* **WHAT YOU NEED TO DO**:
Copy the source text in the records below character for character, omitting the pictures.

* **DATA EXTRACT**:

* * * * *

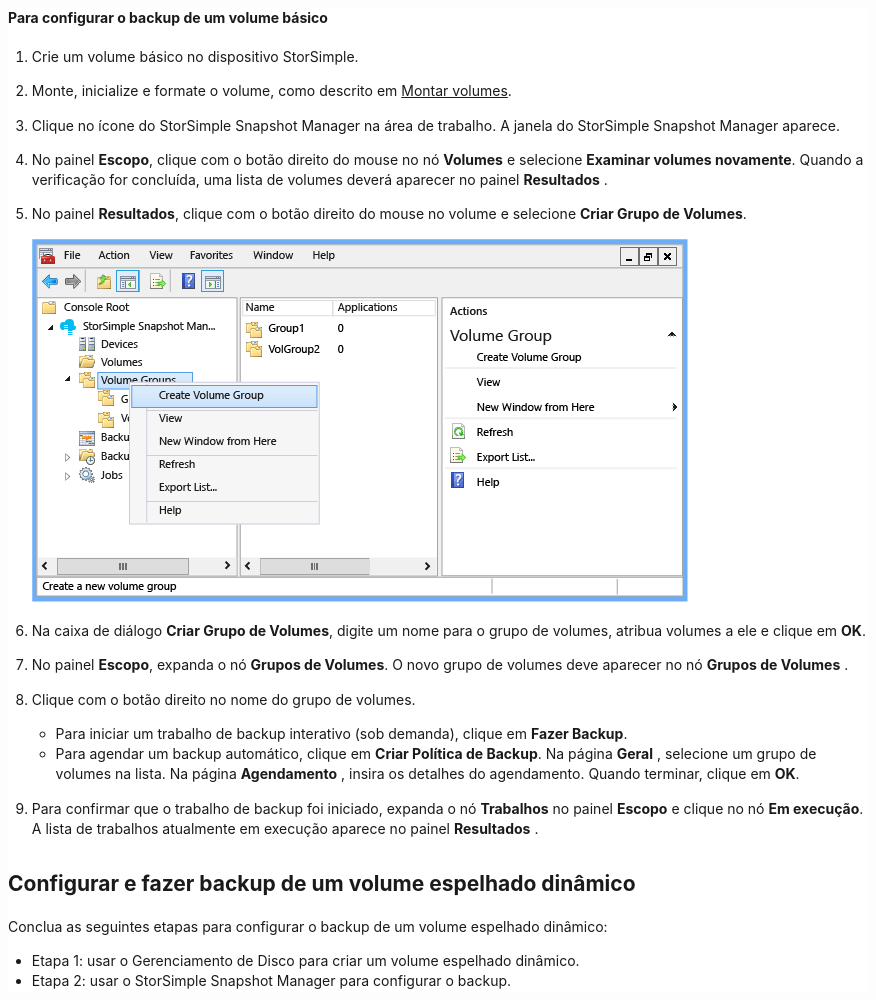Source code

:#### <a name="to-configure-backup-of-a-basic-volume"></a>Para configurar o backup de um volume básico
1. Crie um volume básico no dispositivo StorSimple.
2. Monte, inicialize e formate o volume, como descrito em [Montar volumes](#mount-volumes). 
3. Clique no ícone do StorSimple Snapshot Manager na área de trabalho. A janela do StorSimple Snapshot Manager aparece. 
4. No painel **Escopo**, clique com o botão direito do mouse no nó **Volumes** e selecione **Examinar volumes novamente**. Quando a verificação for concluída, uma lista de volumes deverá aparecer no painel **Resultados** . 
5. No painel **Resultados**, clique com o botão direito do mouse no volume e selecione **Criar Grupo de Volumes**. 
   
    ![Criar Grupo de Volumes](./media/storsimple-snapshot-manager-manage-volumes/HCS_SSM_Create_volume_group.png) 
6. Na caixa de diálogo **Criar Grupo de Volumes**, digite um nome para o grupo de volumes, atribua volumes a ele e clique em **OK**.
7. No painel **Escopo**, expanda o nó **Grupos de Volumes**. O novo grupo de volumes deve aparecer no nó **Grupos de Volumes** . 
8. Clique com o botão direito no nome do grupo de volumes.
   
   * Para iniciar um trabalho de backup interativo (sob demanda), clique em **Fazer Backup**. 
   * Para agendar um backup automático, clique em **Criar Política de Backup**. Na página **Geral** , selecione um grupo de volumes na lista. Na página **Agendamento** , insira os detalhes do agendamento. Quando terminar, clique em **OK**. 
9. Para confirmar que o trabalho de backup foi iniciado, expanda o nó **Trabalhos** no painel **Escopo** e clique no nó **Em execução**. A lista de trabalhos atualmente em execução aparece no painel **Resultados** . 

## <a name="configure-and-back-up-a-dynamic-mirrored-volume"></a>Configurar e fazer backup de um volume espelhado dinâmico
Conclua as seguintes etapas para configurar o backup de um volume espelhado dinâmico:

* Etapa 1: usar o Gerenciamento de Disco para criar um volume espelhado dinâmico. 
* Etapa 2: usar o StorSimple Snapshot Manager para configurar o backup.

* * * * *

* **RESULT OF THE EXERCISE**:
Source code

:#### <a name="to-configure-backup-of-a-basic-volume"></a>Para configurar o backup de um volume básico
1. Crie um volume básico no dispositivo StorSimple.
2. Monte, inicialize e formate o volume, como descrito em [Montar volumes](#mount-volumes). 
3. Clique no ícone do StorSimple Snapshot Manager na área de trabalho. A janela do StorSimple Snapshot Manager aparece. 
4. No painel **Escopo**, clique com o botão direito do mouse no nó **Volumes** e selecione **Examinar volumes novamente**. Quando a verificação for concluída, uma lista de volumes deverá aparecer no painel **Resultados** . 
5. No painel **Resultados**, clique com o botão direito do mouse no volume e selecione **Criar Grupo de Volumes**. 
   
    ![Criar Grupo de Volumes](./media/storsimple-snapshot-manager-manage-volumes/HCS_SSM_Create_volume_group.png) 
6. Na caixa de diálogo **Criar Grupo de Volumes**, digite um nome para o grupo de volumes, atribua volumes a ele e clique em **OK**.
7. No painel **Escopo**, expanda o nó **Grupos de Volumes**. O novo grupo de volumes deve aparecer no nó **Grupos de Volumes** . 
8. Clique com o botão direito no nome do grupo de volumes.
   
   * Para iniciar um trabalho de backup interativo (sob demanda), clique em **Fazer Backup**. 
   * Para agendar um backup automático, clique em **Criar Política de Backup**. Na página **Geral** , selecione um grupo de volumes na lista. Na página **Agendamento** , insira os detalhes do agendamento. Quando terminar, clique em **OK**. 
9. Para confirmar que o trabalho de backup foi iniciado, expanda o nó **Trabalhos** no painel **Escopo** e clique no nó **Em execução**. A lista de trabalhos atualmente em execução aparece no painel **Resultados** . 

## <a name="configure-and-back-up-a-dynamic-mirrored-volume"></a>Configurar e fazer backup de um volume espelhado dinâmico
Conclua as seguintes etapas para configurar o backup de um volume espelhado dinâmico:

* Etapa 1: usar o Gerenciamento de Disco para criar um volume espelhado dinâmico. 
* Etapa 2: usar o StorSimple Snapshot Manager para configurar o backup.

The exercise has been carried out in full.